What the exercise asks: The task calls for an exact copy of the records, without any images.

Provided entries:

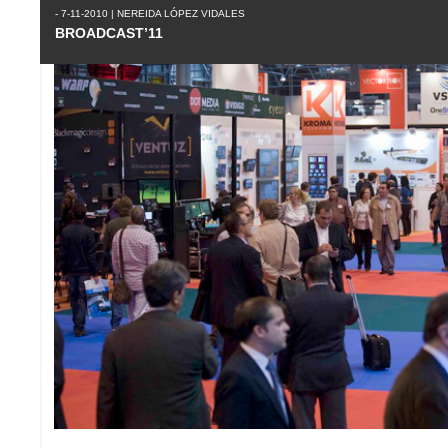
- 7-11-2010 | NEREIDA LÓPEZ VIDALES
BROADCAST’11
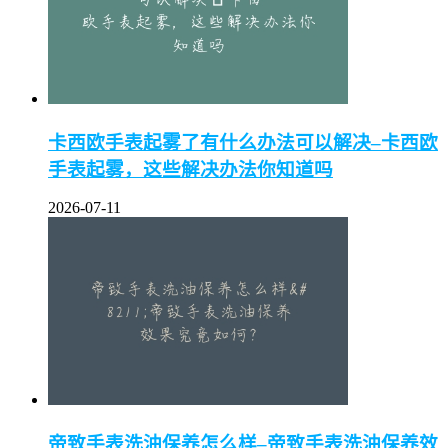
卡西欧手表起雾了有什么办法可以解决–卡西欧
手表起雾，这些解决办法你知道吗
2026-07-11
帝致手表洗油保养怎么样–帝致手表洗油保养效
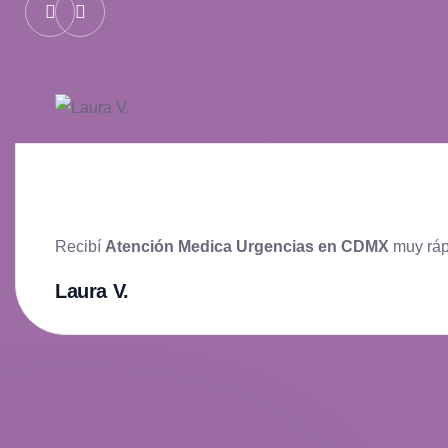
Recibí
Atención Medica Urgencias en CDMX
muy ráp
Laura V.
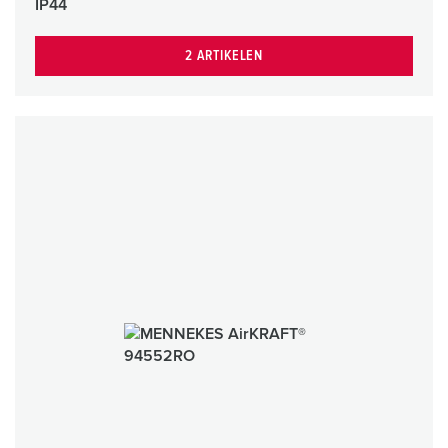
IP44
2 ARTIKELEN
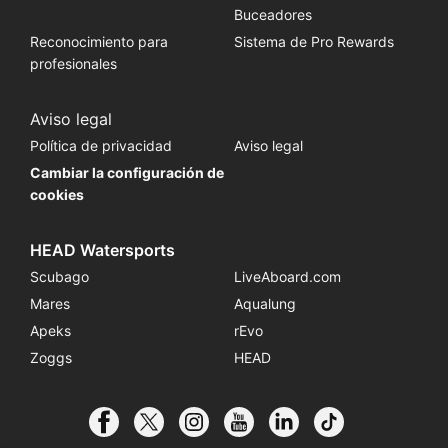
Buceadores
Reconocimiento para
Sistema de Pro Rewards
profesionales
Aviso legal
Política de privacidad
Aviso legal
Cambiar la configuración de
cookies
HEAD Watersports
Scubago
LiveAboard.com
Mares
Aqualung
Apeks
rEvo
Zoggs
HEAD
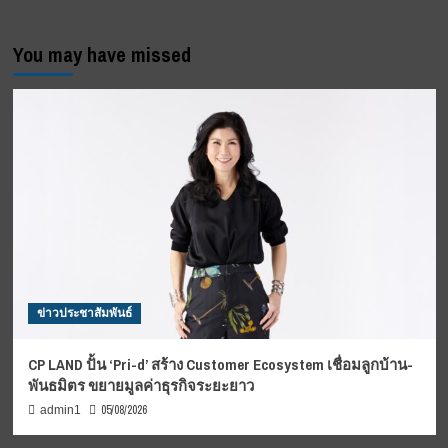
You may have missed
ข่าวประชาสัมพันธ์
CP LAND ปั้น ‘Pri-d’ สร้าง Customer Ecosystem เชื่อมลูกบ้าน-
พันธมิตร ขยายมูลค่าธุรกิจระยะยาว
05/08/2026
admin1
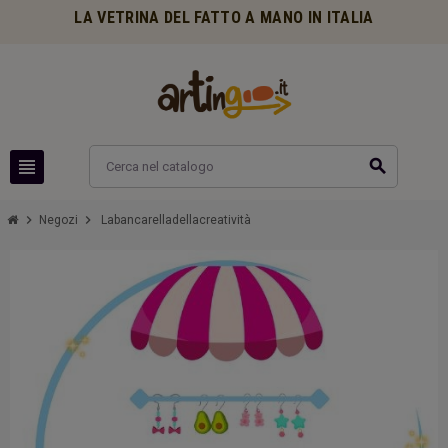
LA VETRINA DEL FATTO A MANO IN ITALIA
view_headline
search
chevron_right
chevron_right
Negozi
Labancarelladellacreatività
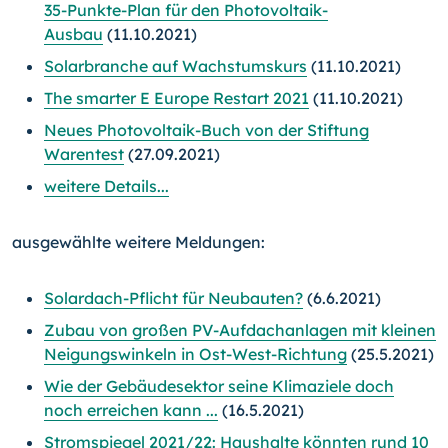
35-Punkte-Plan für den Photovoltaik-
Ausbau
(11.10.2021)
Solarbranche auf Wachstumskurs
(11.10.2021)
The smarter E Europe Restart 2021
(11.10.2021)
Neues Photovoltaik-Buch von der Stiftung
Warentest
(27.09.2021)
weitere Details...
ausgewählte weitere Meldungen:
Solardach-Pflicht für Neubauten?
(6.6.2021)
Zubau von großen PV-Aufdachanlagen mit kleinen
Neigungswinkeln in Ost-West-Richtung
(25.5.2021)
Wie der Gebäudesektor seine Klimaziele doch
noch erreichen kann ...
(16.5.2021)
Stromspiegel 2021/22: Haushalte könnten rund 10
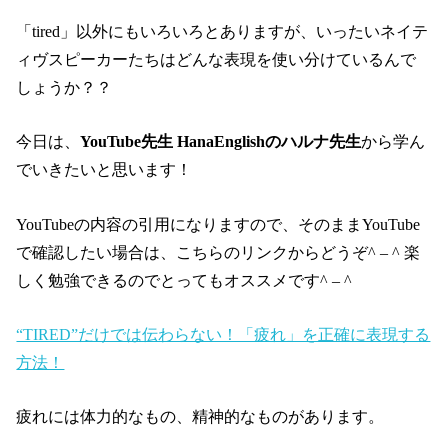
「tired」以外にもいろいろとありますが、いったいネイテ
ィヴスピーカーたちはどんな表現を使い分けているんで
しょうか？？
今日は、
YouTube先生 HanaEnglishのハルナ先生
から学ん
でいきたいと思います！
YouTubeの内容の引用になりますので、そのままYouTube
で確認したい場合は、こちらのリンクからどうぞ^ – ^ 楽
しく勉強できるのでとってもオススメです^ – ^
“TIRED”だけでは伝わらない！「疲れ」を正確に表現する
方法！
疲れには体力的なもの、精神的なものがあります。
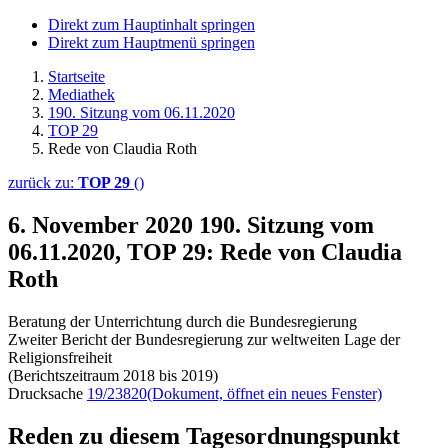
Direkt zum Hauptinhalt springen
Direkt zum Hauptmenü springen
Startseite
Mediathek
190. Sitzung vom 06.11.2020
TOP 29
Rede von Claudia Roth
zurück zu:
TOP 29
()
6. November 2020
190. Sitzung vom
06.11.2020, TOP 29: Rede von Claudia
Roth
Beratung der Unterrichtung durch die Bundesregierung
Zweiter Bericht der Bundesregierung zur weltweiten Lage der
Religionsfreiheit
(Berichtszeitraum 2018 bis 2019)
Drucksache
19/23820
(Dokument, öffnet ein neues Fenster)
Reden zu diesem Tagesordnungspunkt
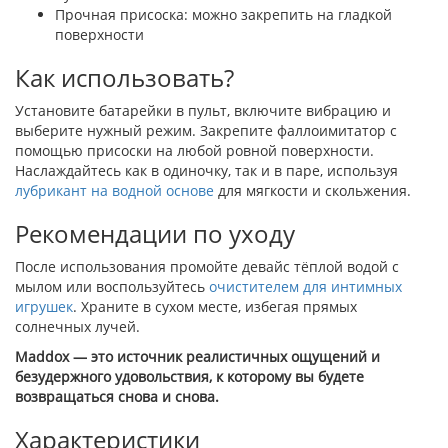
Прочная присоска: можно закрепить на гладкой
поверхности
Как использовать?
Установите батарейки в пульт, включите вибрацию и
выберите нужный режим. Закрепите фаллоимитатор с
помощью присоски на любой ровной поверхности.
Наслаждайтесь как в одиночку, так и в паре, используя
лубрикант на водной основе
для мягкости и скольжения.
Рекомендации по уходу
После использования промойте девайс тёплой водой с
мылом или воспользуйтесь
очистителем для интимных
игрушек
. Храните в сухом месте, избегая прямых
солнечных лучей.
Maddox — это источник реалистичных ощущений и
безудержного удовольствия, к которому вы будете
возвращаться снова и снова.
Характеристики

Output:
- 7-11-2010 | NEREIDA LÓPEZ VIDALES
BROADCAST’11
卡西欧手表起雾了有什么办法可以解决–卡西欧
手表起雾，这些解决办法你知道吗
2026-07-11
帝致手表洗油保养怎么样–帝致手表洗油保养效
Recibí
Atención Medica Urgencias en CDMX
muy ráp
Laura V.
IP44
2 ARTIKELEN
Buceadores
Reconocimiento para
Sistema de Pro Rewards
profesionales
Aviso legal
Política de privacidad
Aviso legal
Cambiar la configuración de
cookies
HEAD Watersports
Scubago
LiveAboard.com
Mares
Aqualung
Apeks
rEvo
Zoggs
HEAD
You may have missed
ข่าวประชาสัมพันธ์
CP LAND ปั้น ‘Pri-d’ สร้าง Customer Ecosystem เชื่อมลูกบ้าน-
พันธมิตร ขยายมูลค่าธุรกิจระยะยาว
05/08/2026
admin1
LA VETRINA DEL FATTO A MANO IN ITALIA
view_headline
search
chevron_right
chevron_right
Negozi
Labancarelladellacreatività
35-Punkte-Plan für den Photovoltaik-
Ausbau
(11.10.2021)
Solarbranche auf Wachstumskurs
(11.10.2021)
The smarter E Europe Restart 2021
(11.10.2021)
Neues Photovoltaik-Buch von der Stiftung
Warentest
(27.09.2021)
weitere Details...
ausgewählte weitere Meldungen:
Solardach-Pflicht für Neubauten?
(6.6.2021)
Zubau von großen PV-Aufdachanlagen mit kleinen
Neigungswinkeln in Ost-West-Richtung
(25.5.2021)
Wie der Gebäudesektor seine Klimaziele doch
noch erreichen kann ...
(16.5.2021)
Stromspiegel 2021/22: Haushalte könnten rund 10
「tired」以外にもいろいろとありますが、いったいネイテ
ィヴスピーカーたちはどんな表現を使い分けているんで
しょうか？？
今日は、
YouTube先生 HanaEnglishのハルナ先生
から学ん
でいきたいと思います！
YouTubeの内容の引用になりますので、そのままYouTube
で確認したい場合は、こちらのリンクからどうぞ^ – ^ 楽
しく勉強できるのでとってもオススメです^ – ^
“TIRED”だけでは伝わらない！「疲れ」を正確に表現する
方法！
疲れには体力的なもの、精神的なものがあります。
Direkt zum Hauptinhalt springen
Direkt zum Hauptmenü springen
Startseite
Mediathek
190. Sitzung vom 06.11.2020
TOP 29
Rede von Claudia Roth
zurück zu:
TOP 29
()
6. November 2020
190. Sitzung vom
06.11.2020, TOP 29: Rede von Claudia
Roth
Beratung der Unterrichtung durch die Bundesregierung
Zweiter Bericht der Bundesregierung zur weltweiten Lage der
Religionsfreiheit
(Berichtszeitraum 2018 bis 2019)
Drucksache
19/23820
(Dokument, öffnet ein neues Fenster)
Reden zu diesem Tagesordnungspunkt
Прочная присоска: можно закрепить на гладкой
поверхности
Как использовать?
Установите батарейки в пульт, включите вибрацию и
выберите нужный режим. Закрепите фаллоимитатор с
помощью присоски на любой ровной поверхности.
Наслаждайтесь как в одиночку, так и в паре, используя
лубрикант на водной основе
для мягкости и скольжения.
Рекомендации по уходу
После использования промойте девайс тёплой водой с
мылом или воспользуйтесь
очистителем для интимных
игрушек
. Храните в сухом месте, избегая прямых
солнечных лучей.
Maddox — это источник реалистичных ощущений и
безудержного удовольствия, к которому вы будете
возвращаться снова и снова.
Характеристики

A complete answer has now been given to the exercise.